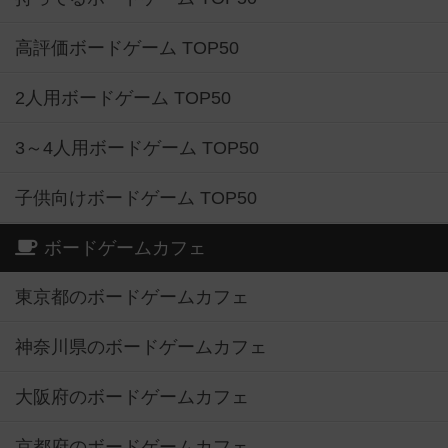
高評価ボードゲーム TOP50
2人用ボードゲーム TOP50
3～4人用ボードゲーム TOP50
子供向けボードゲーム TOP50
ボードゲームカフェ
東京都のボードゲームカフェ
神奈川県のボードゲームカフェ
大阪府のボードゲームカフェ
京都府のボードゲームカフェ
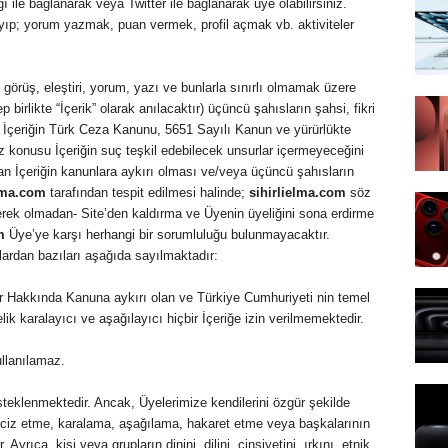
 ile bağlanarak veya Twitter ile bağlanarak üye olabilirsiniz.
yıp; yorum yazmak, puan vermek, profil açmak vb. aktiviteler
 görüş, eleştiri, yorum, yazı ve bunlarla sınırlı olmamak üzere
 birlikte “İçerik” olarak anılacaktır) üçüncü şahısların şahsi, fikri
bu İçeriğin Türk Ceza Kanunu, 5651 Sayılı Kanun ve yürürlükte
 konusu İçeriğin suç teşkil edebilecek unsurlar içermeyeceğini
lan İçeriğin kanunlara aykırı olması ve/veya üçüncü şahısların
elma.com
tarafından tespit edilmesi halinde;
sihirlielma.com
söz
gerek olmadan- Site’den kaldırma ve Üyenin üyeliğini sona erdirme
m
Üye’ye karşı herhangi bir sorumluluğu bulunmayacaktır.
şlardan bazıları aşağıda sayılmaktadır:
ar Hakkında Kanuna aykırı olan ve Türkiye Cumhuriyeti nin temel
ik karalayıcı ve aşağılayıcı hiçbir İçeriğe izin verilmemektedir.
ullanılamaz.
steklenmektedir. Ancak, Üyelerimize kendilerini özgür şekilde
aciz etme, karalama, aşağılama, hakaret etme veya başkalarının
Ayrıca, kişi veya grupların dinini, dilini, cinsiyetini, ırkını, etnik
...
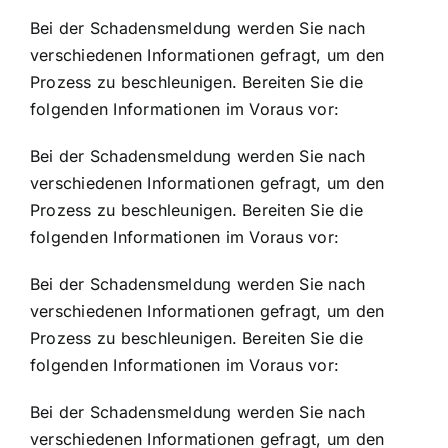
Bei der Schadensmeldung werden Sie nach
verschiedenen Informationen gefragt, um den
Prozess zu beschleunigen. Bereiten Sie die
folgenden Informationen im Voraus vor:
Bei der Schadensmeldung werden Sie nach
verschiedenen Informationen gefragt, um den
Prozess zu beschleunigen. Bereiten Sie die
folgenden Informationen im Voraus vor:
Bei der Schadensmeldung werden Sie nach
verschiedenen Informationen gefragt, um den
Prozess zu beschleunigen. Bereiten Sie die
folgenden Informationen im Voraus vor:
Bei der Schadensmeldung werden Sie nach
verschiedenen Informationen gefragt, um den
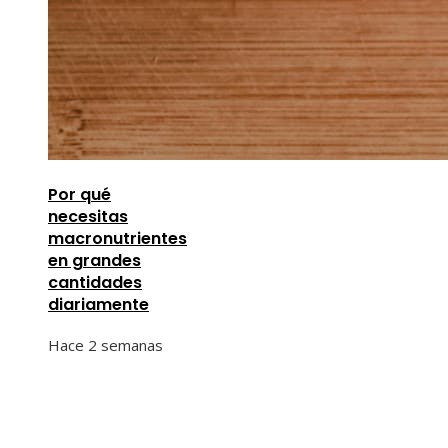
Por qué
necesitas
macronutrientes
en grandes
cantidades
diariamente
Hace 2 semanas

Problem description: Among the lines above, repeat exactly those from the line with "aciz etme, karalama, aşağılama, hakaret" to the line with "Ayrıca, kişi veya", counting both ends.

Output of the task:
aciz etme, karalama, aşağılama, hakaret etme veya başkalarının
Ayrıca, kişi veya grupların dinini, dilini, cinsiyetini, ırkını, etnik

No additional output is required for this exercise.